▶ _TASK INSTRUCTIONS_:
Skipping any pictures, repeat exactly and only the lines from the one that holds "reruntuhan gudang tersebut dibangun kembali" to the last line of the material, both included.

▶ _SOURCE DATA_:
━━━━

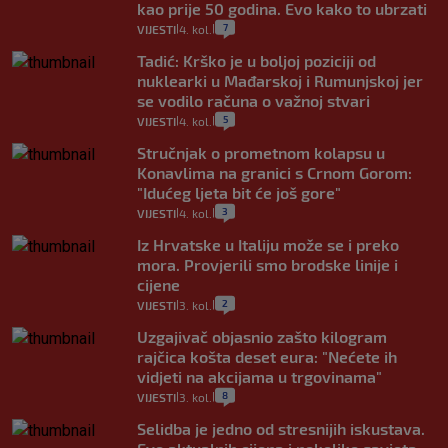
kao prije 50 godina. Evo kako to ubrzati
7
VIJESTI
4. kol.
|
|
Tadić: Krško je u boljoj poziciji od
nuklearki u Mađarskoj i Rumunjskoj jer
se vodilo računa o važnoj stvari
5
VIJESTI
4. kol.
|
|
Stručnjak o prometnom kolapsu u
Konavlima na granici s Crnom Gorom:
"Idućeg ljeta bit će još gore"
3
VIJESTI
4. kol.
|
|
Iz Hrvatske u Italiju može se i preko
mora. Provjerili smo brodske linije i
cijene
2
VIJESTI
3. kol.
|
|
Uzgajivač objasnio zašto kilogram
rajčica košta deset eura: "Nećete ih
vidjeti na akcijama u trgovinama"
8
VIJESTI
3. kol.
|
|
Selidba je jedno od stresnijih iskustava.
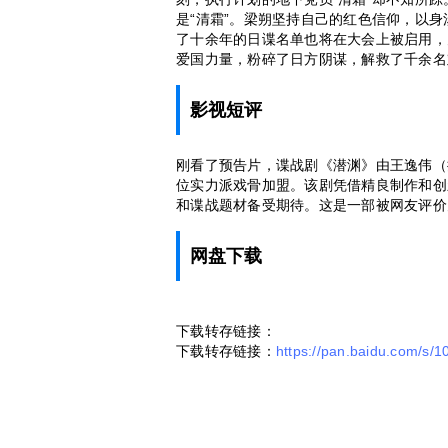
是“清霜”。梁朔坚持自己的红色信仰，以身
了十余年的日谍名单也将在大会上被启用，
爱国力量，粉碎了日方阴谋，解救了千余名
影视短评
刚看了预告片，谍战剧《潜渊》由王逸伟（
位实力派戏骨加盟。该剧凭借精良制作和创
和谍战题材备受期待。这是一部被网友评价
网盘下载
下载转存链接：
下载转存链接：
https://pan.baidu.com/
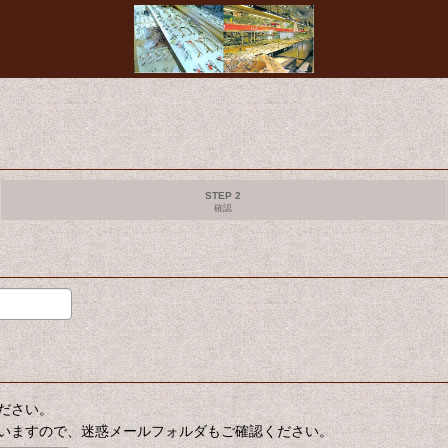
STEP 2
確認
ださい。
いますので、迷惑メールフォルダもご確認ください。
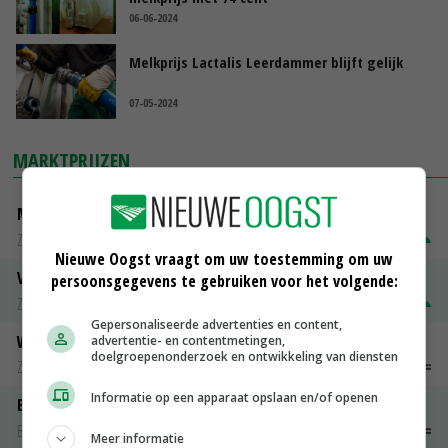
06-06-2024
Melkprijs Lactalis Leerdammer blijft gelijk
07-05-2024
MARKTPRIJZEN
Magere melkpoeder
Zuivel weekprijzen
€ 269,00
€ 7,00
Nieuwe Oogst vraagt om uw toestemming om uw
Volle melkpoeder
persoonsgegevens te gebruiken voor het volgende:
Zuivel weekprijzen
€ 345,00
€ 20,00
Gepersonaliseerde advertenties en content,
Weipoeder
advertentie- en contentmetingen,
doelgroepenonderzoek en ontwikkeling van diensten
Zuivel weekprijzen
€ 134,00
€ 0,00
Informatie op een apparaat opslaan en/of openen
Boeren Gouda 12 kg
Boerenkaas
€ 6,05
€ 0,00
Meer informatie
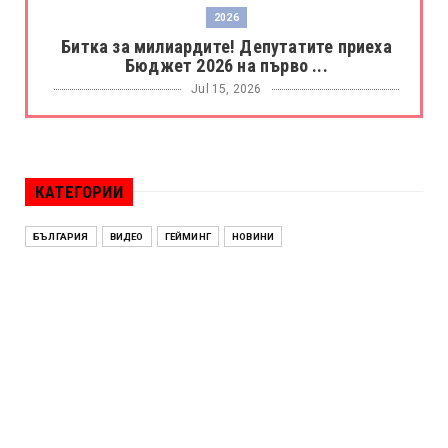
2026
Битка за милиардите! Депутатите приеха
Бюджет 2026 на първо ...
Jul 15, 2026
БОРАЦ
Левски разби Борац с 4:0 и продължава в
Шампионската лига
КАТЕГОРИИ
Jul 15, 2026
ИСПАНИЯ
БЪЛГАРИЯ
ВИДЕО
ГЕЙМИНГ
НОВИНИ
Без милост! Испания пречупи Франция и е
на финал на Мондиал ...
Jul 15, 2026
БЕНЯМИН НЕТАНЯХУ
Краят на ерата Нетаняху? Израел влиза в
най-напрегнатата пол...
Jul 13, 2026
АЛЕН СИМЕОНОВ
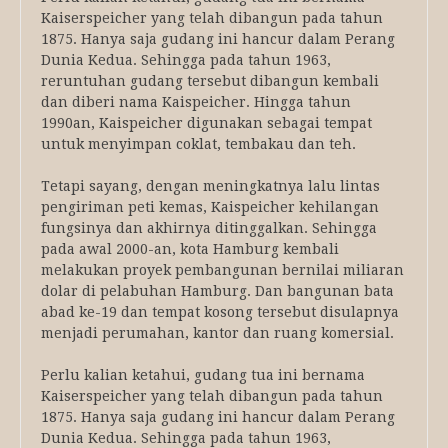
Kaiserspeicher yang telah dibangun pada tahun
1875. Hanya saja gudang ini hancur dalam Perang
Dunia Kedua. Sehingga pada tahun 1963,
reruntuhan gudang tersebut dibangun kembali
dan diberi nama Kaispeicher. Hingga tahun
1990an, Kaispeicher digunakan sebagai tempat
untuk menyimpan coklat, tembakau dan teh.
Tetapi sayang, dengan meningkatnya lalu lintas
pengiriman peti kemas, Kaispeicher kehilangan
fungsinya dan akhirnya ditinggalkan. Sehingga
pada awal 2000-an, kota Hamburg kembali
melakukan proyek pembangunan bernilai miliaran
dolar di pelabuhan Hamburg. Dan bangunan bata
abad ke-19 dan tempat kosong tersebut disulapnya
menjadi perumahan, kantor dan ruang komersial.
Perlu kalian ketahui, gudang tua ini bernama
Kaiserspeicher yang telah dibangun pada tahun
1875. Hanya saja gudang ini hancur dalam Perang
Dunia Kedua. Sehingga pada tahun 1963,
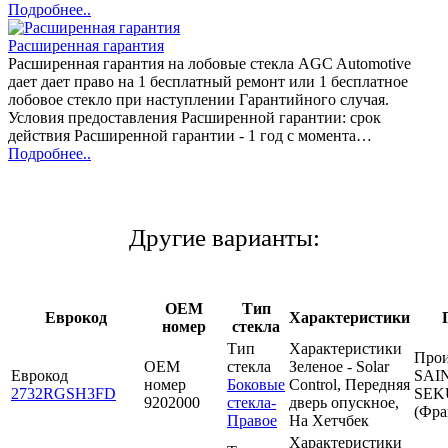
Подробнее..
Расширенная гарантия
Расширенная гарантия на лобовые стекла AGC Automotive
дает дает право на 1 бесплатный ремонт или 1 бесплатное
лобовое стекло при наступлении Гарантийного случая.
Условия предоставления Расширенной гарантии: срок
действия Расширенной гарантии - 1 год с момента…
Подробнее..
Другие варианты:
OEM
Тип
Еврокод
Характеристики
номер
стекла
Тип
Характеристики
Прои
OEM
стекла
Зеленое - Solar
Еврокод
SAI
номер
Боковые
Control, Передняя
2732RGSH3FD
SEK
9202000
стекла-
дверь опускное,
(Фра
Правое
На Хетчбек
Характеристики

━━━━

▶ _WRITTEN REPLY_:
reruntuhan gudang tersebut dibangun kembali
dan diberi nama Kaispeicher. Hingga tahun
1990an, Kaispeicher digunakan sebagai tempat
untuk menyimpan coklat, tembakau dan teh.
Tetapi sayang, dengan meningkatnya lalu lintas
pengiriman peti kemas, Kaispeicher kehilangan
fungsinya dan akhirnya ditinggalkan. Sehingga
pada awal 2000-an, kota Hamburg kembali
melakukan proyek pembangunan bernilai miliaran
dolar di pelabuhan Hamburg. Dan bangunan bata
abad ke-19 dan tempat kosong tersebut disulapnya
menjadi perumahan, kantor dan ruang komersial.
Perlu kalian ketahui, gudang tua ini bernama
Kaiserspeicher yang telah dibangun pada tahun
1875. Hanya saja gudang ini hancur dalam Perang
Dunia Kedua. Sehingga pada tahun 1963,
Подробнее..
Расширенная гарантия
Расширенная гарантия на лобовые стекла AGC Automotive
дает дает право на 1 бесплатный ремонт или 1 бесплатное
лобовое стекло при наступлении Гарантийного случая.
Условия предоставления Расширенной гарантии: срок
действия Расширенной гарантии - 1 год с момента…
Подробнее..
Другие варианты:
OEM
Тип
Еврокод
Характеристики
номер
стекла
Тип
Характеристики
Прои
OEM
стекла
Зеленое - Solar
Еврокод
SAI
номер
Боковые
Control, Передняя
2732RGSH3FD
SEK
9202000
стекла-
дверь опускное,
(Фра
Правое
На Хетчбек
Характеристики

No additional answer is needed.